# [YOUR TASK]
Each line below is to be repeated exactly; any picture is to be left out.

# [SUPPLIED DATA]
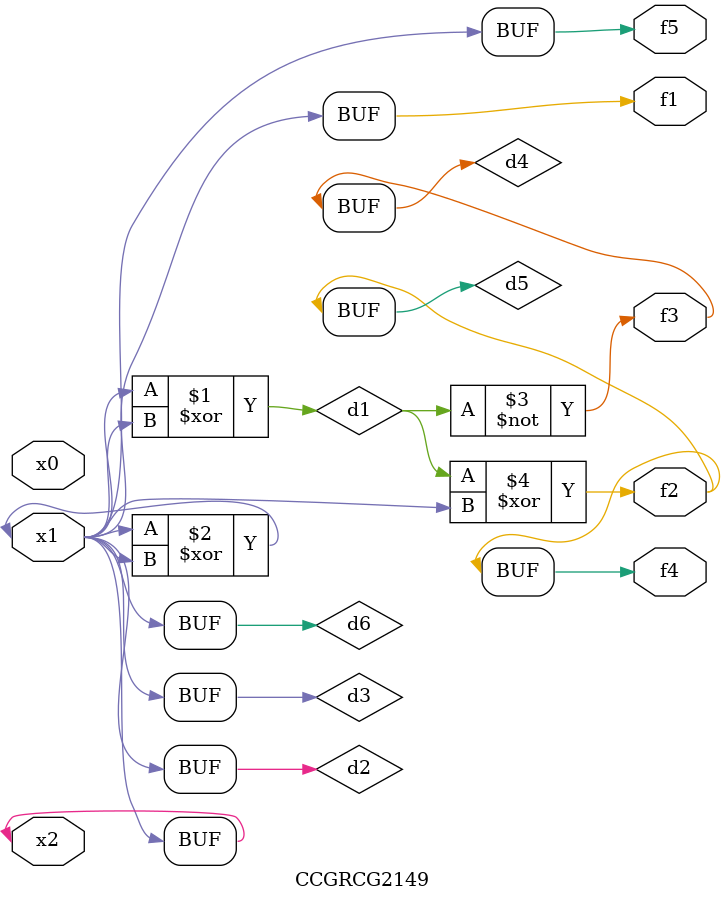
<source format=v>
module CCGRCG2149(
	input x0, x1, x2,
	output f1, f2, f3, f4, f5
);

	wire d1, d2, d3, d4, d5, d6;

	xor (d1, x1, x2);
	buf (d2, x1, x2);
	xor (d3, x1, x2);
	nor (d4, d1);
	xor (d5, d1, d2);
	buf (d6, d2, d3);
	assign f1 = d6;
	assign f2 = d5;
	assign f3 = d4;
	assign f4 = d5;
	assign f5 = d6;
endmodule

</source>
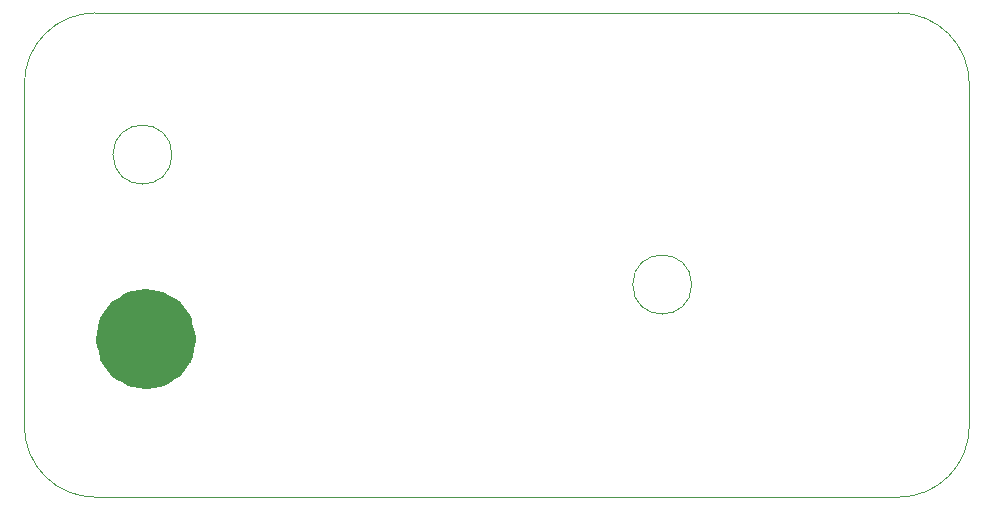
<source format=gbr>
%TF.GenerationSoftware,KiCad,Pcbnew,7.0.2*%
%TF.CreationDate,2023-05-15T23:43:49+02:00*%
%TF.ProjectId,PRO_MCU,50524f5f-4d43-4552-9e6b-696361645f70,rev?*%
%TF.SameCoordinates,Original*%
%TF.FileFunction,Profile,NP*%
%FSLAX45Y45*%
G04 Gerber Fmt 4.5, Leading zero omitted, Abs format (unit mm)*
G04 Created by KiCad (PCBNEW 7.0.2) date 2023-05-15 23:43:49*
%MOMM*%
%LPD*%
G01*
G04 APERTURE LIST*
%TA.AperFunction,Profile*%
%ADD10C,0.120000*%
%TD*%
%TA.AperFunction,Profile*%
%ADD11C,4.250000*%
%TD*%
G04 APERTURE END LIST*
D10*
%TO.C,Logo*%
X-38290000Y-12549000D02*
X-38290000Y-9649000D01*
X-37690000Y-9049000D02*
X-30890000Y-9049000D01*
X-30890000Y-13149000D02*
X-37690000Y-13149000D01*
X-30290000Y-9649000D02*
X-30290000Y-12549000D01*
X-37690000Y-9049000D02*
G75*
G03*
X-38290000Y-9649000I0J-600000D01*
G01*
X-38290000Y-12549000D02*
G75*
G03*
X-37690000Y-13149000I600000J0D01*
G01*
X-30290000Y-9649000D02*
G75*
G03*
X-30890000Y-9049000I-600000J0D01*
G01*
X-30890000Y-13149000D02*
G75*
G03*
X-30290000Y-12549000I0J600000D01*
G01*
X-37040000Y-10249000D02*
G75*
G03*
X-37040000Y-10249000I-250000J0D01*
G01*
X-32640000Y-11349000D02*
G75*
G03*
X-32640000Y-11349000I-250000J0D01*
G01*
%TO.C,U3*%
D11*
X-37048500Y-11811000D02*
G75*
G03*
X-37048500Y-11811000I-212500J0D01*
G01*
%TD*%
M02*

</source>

# [FINISHED EXERCISE]
<source format=v>
module CCGRCG2149(
	input x0, x1, x2,
	output f1, f2, f3, f4, f5
);

	wire d1, d2, d3, d4, d5, d6;

	xor (d1, x1, x2);
	buf (d2, x1, x2);
	xor (d3, x1, x2);
	nor (d4, d1);
	xor (d5, d1, d2);
	buf (d6, d2, d3);
	assign f1 = d6;
	assign f2 = d5;
	assign f3 = d4;
	assign f4 = d5;
	assign f5 = d6;
endmodule

</source>
<source format=gbr>
%TF.GenerationSoftware,KiCad,Pcbnew,7.0.2*%
%TF.CreationDate,2023-05-15T23:43:49+02:00*%
%TF.ProjectId,PRO_MCU,50524f5f-4d43-4552-9e6b-696361645f70,rev?*%
%TF.SameCoordinates,Original*%
%TF.FileFunction,Profile,NP*%
%FSLAX45Y45*%
G04 Gerber Fmt 4.5, Leading zero omitted, Abs format (unit mm)*
G04 Created by KiCad (PCBNEW 7.0.2) date 2023-05-15 23:43:49*
%MOMM*%
%LPD*%
G01*
G04 APERTURE LIST*
%TA.AperFunction,Profile*%
%ADD10C,0.120000*%
%TD*%
%TA.AperFunction,Profile*%
%ADD11C,4.250000*%
%TD*%
G04 APERTURE END LIST*
D10*
%TO.C,Logo*%
X-38290000Y-12549000D02*
X-38290000Y-9649000D01*
X-37690000Y-9049000D02*
X-30890000Y-9049000D01*
X-30890000Y-13149000D02*
X-37690000Y-13149000D01*
X-30290000Y-9649000D02*
X-30290000Y-12549000D01*
X-37690000Y-9049000D02*
G75*
G03*
X-38290000Y-9649000I0J-600000D01*
G01*
X-38290000Y-12549000D02*
G75*
G03*
X-37690000Y-13149000I600000J0D01*
G01*
X-30290000Y-9649000D02*
G75*
G03*
X-30890000Y-9049000I-600000J0D01*
G01*
X-30890000Y-13149000D02*
G75*
G03*
X-30290000Y-12549000I0J600000D01*
G01*
X-37040000Y-10249000D02*
G75*
G03*
X-37040000Y-10249000I-250000J0D01*
G01*
X-32640000Y-11349000D02*
G75*
G03*
X-32640000Y-11349000I-250000J0D01*
G01*
%TO.C,U3*%
D11*
X-37048500Y-11811000D02*
G75*
G03*
X-37048500Y-11811000I-212500J0D01*
G01*
%TD*%
M02*

</source>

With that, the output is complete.